TGF-β1 Suppresses Proliferation and Induces Differentiation in Human iPSC Neural in vitro Models

Julia Izsak; Dzeneta Vizlin-Hodzic; Margarita Iljin; Joakim Strandberg; Janusz Jadasz; Thomas Olsson Bontell; Stephan Theiss; Eric Hanse; Hans Ågren; Keiko Funa; Sebastian Illes

doi:10.3389/fcell.2020.571332

TGF-β1 Suppresses Proliferation and Induces Differentiation in Human iPSC Neural in vitro Models

Front Cell Dev Biol. 2020 Oct 28:8:571332. doi: 10.3389/fcell.2020.571332. eCollection 2020.

Authors

Julia Izsak¹, Dzeneta Vizlin-Hodzic^{1

2}, Margarita Iljin¹, Joakim Strandberg¹, Janusz Jadasz³, Thomas Olsson Bontell^{1

4}, Stephan Theiss^{5

6}, Eric Hanse¹, Hans Ågren⁷, Keiko Funa^{2

8}, Sebastian Illes¹

Affiliations

¹ Institute of Neuroscience and Physiology, Sahlgrenska Academy at University of Gothenburg, Gothenburg, Sweden.
² Oncology Laboratory, Department of Pathology, Sahlgrenska University Hospital, Gothenburg, Sweden.
³ Department of Neurology, Heinrich-Heine-University, Düsseldorf, Germany.
⁴ Department of Clinical Pathology and Cytology, Sahlgrenska University Hospital, Gothenburg, Sweden.
⁵ Result Medical GmbH, Düsseldorf, Germany.
⁶ Medical Faculty, Institute of Clinical Neuroscience and Medical Psychology, Heinrich Heine University, Düsseldorf, Germany.
⁷ Section of Psychiatry and Neurochemistry, Institute of Neuroscience and Physiology, Sahlgrenska Academy at University of Gothenburg, Gothenburg, Sweden.
⁸ Sahlgrenska Cancer Center, Institute of Biomedicine, Sahlgrenska Academy at University of Gothenburg, Gothenburg, Sweden.

Abstract

Persistent neural stem cell (NSC) proliferation is, among others, a hallmark of immaturity in human induced pluripotent stem cell (hiPSC)-based neural models.
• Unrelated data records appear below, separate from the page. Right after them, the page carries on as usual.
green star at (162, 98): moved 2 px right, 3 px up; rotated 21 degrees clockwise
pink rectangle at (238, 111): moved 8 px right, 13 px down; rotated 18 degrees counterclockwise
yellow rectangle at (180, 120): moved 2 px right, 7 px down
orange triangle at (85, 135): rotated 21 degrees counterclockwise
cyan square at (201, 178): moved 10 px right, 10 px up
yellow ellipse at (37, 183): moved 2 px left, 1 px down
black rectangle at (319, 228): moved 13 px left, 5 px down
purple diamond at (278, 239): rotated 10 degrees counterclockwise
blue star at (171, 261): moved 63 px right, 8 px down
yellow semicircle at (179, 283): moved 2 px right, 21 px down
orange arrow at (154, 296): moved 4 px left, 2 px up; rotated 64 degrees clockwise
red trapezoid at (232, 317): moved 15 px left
TGF-β1 is known to regulate NSCs in vivo during embryonic development in rodents. Here we examined the role of TGF-β1 as a potential candidate to promote in vitro differentiation of hiPSCs-derived NSCs and maturation of neuronal progenies. We present that TGF-β1 is specifically present in early phases of human fetal brain development. We applied confocal imaging and electrophysiological assessment in hiPSC-NSC and 3D neural in vitro models and demonstrate that TGF-β1 is a signaling protein, which specifically suppresses proliferation, enhances neuronal and glial differentiation, without effecting neuronal maturation. Moreover, we demonstrate that TGF-β1 is equally efficient in enhancing neuronal differentiation of human NSCs as an artificial synthetic small molecule. The presented approach provides a proof-of-concept to replace artificial small molecules with more physiological signaling factors, which paves the way to improve the physiological relevance of human neural developmental in vitro models.

Keywords: TGF-β1; cortical development; human induced pluripotent stem cells; neural differentiation; neural stem cells.